Donald Trump pousse fort pour déclarer un état d’urgence national. Son objectif ? S’arroger des pouvoirs exécutifs exceptionnels sur la gestion des élections à venir. Ce coup de théâtre fait déjà couler beaucoup d’encre et soulève un sacré débat sur la légitimité de ses actions.
Officiellement, ce sont les législatures d’État qui contrôlent les élections, pas le président. Pourtant, un groupe d’activistes pro-Trump répand un projet de décret exécutif de 17 pages, affirmant que la Chine a interféré dans la présidentielle de 2020. Leur idée : utiliser cette allégation pour justifier un état d’urgence et en débloquer des pouvoirs fédéraux énormes.
Un décret bientôt signé pour contrôler les élections ?
Ce brouillon d’exécutif pourrait être la pièce maîtresse d’une action présidentielle. Dans ce projet, Trump viserait à bannir les votes par courrier et interdire certains matériels électroniques de vote, accusés d’être vecteurs d’ingérence étrangère. Et il ne fait pas dans la demi-mesure !
Peter Ticktin, avocat affilié à Trump, avance que cette situation justifierait un état d’urgence. Selon lui, la présence d’acteurs étrangers dans le processus électoral déclenche une menace majeure pour la sécurité nationale. C’est l’angle adopté pour contourner la répartition des pouvoirs prévue par la Constitution.
Mais attention, jusqu’à maintenant, aucune preuve concrète n’a confirmé une interférence massive qui altérerait les résultats. Les enquêtes en 2021 avaient même révélé que la Chine avait envisagé, sans franchir le pas. Pourtant, l’administration Trump ne baisse pas les bras et réinvente la roue pour imposer ses règles.
Un plan de bataille législatif et judiciaire
Parallèlement à ce projet, Trump fait pression pour que le Congrès adopte le Save America Act. Ce texte impose une preuve de citoyenneté pour pouvoir s’inscrire sur les listes électorales.
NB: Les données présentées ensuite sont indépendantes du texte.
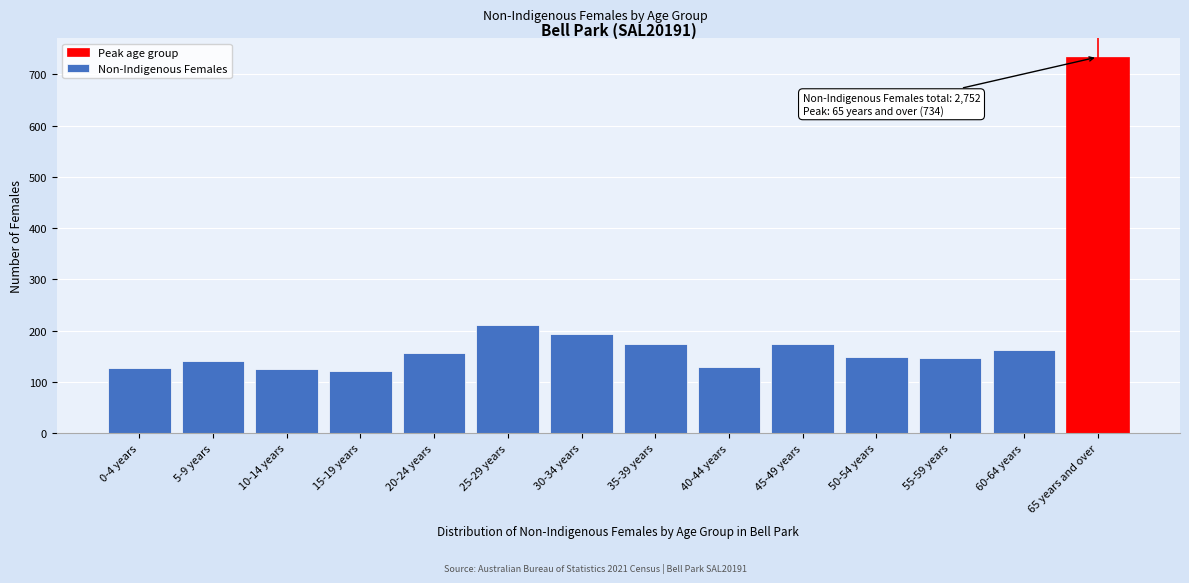

Between 15-19 years and 55-59 years, which is larger?

55-59 years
Il entend aussi éliminer le vote par correspondance sans excuse et empêcher le « ballot harvesting » (collecte massive de votes).
Cependant, le Sénat bloque cette loi. Les leaders républicains refusent de changer leurs règles pour permettre un vote rapide. Trump menace alors d’agir seul, par décret, ce qui est loin d’être une pratique courante et légale.
Plusieurs recours ont déjà bloqué des mesures similaires en justice. La situation s’annonce donc explosive avec des institutions en désaccord total. Le dossier s’alourdit avec les tensions sur les élections de mi-mandat, et avec la sécurité des logiciels et matériels de vote.
Impact géopolitique et sécurité électorale américaine
L’affaire met en lumière l’influence grandissante des enjeux de cybersécurité sur la politique américaine. Le décryptage montre que plusieurs agences fédérales, dont le FBI, s’intéressent encore de près aux vulnérabilités des machines de vote, notamment à Porto Rico.
Mais la crainte prime : Trump souhaite profiter de la menace d’ingérence étrangère pour centraliser le contrôle électoral. Ce serait une nouveauté sans précédent qui pourrait redéfinir les règles du jeu démocratique aux États-Unis.
Cette stratégie s’appuie aussi sur des experts et militants controversés, y compris certains qui ont été impliqués dans d’autres théories du complot. Leur discours renforce le climat polarisé et confus autour des élections américaines.
Réactions et opposition politique
Le chef démocrate du comité du renseignement au Sénat n’hésite pas à dénoncer un complot visant à saper la confiance des citoyens dans le scrutin. Mark R. Warner parle d’une attaque frontale contre l’état de droit propre à la démocratie américaine.
Un sondeur révèle que plus de la moitié des Américains rejettent l’idée d’un contrôle fédéral direct des élections. Un vrai désaveu public à une initiative perçue comme un coup d’État déguisé.
Mais Trump reste campé sur sa position, jurant de présenter « des arguments juridiques irréfutables » très prochainement pour justifier son futur décret. Ce feuilleton électoral promet donc d’être suivi de très près en 2026, avec toutes ses embrouilles et ses coups bas.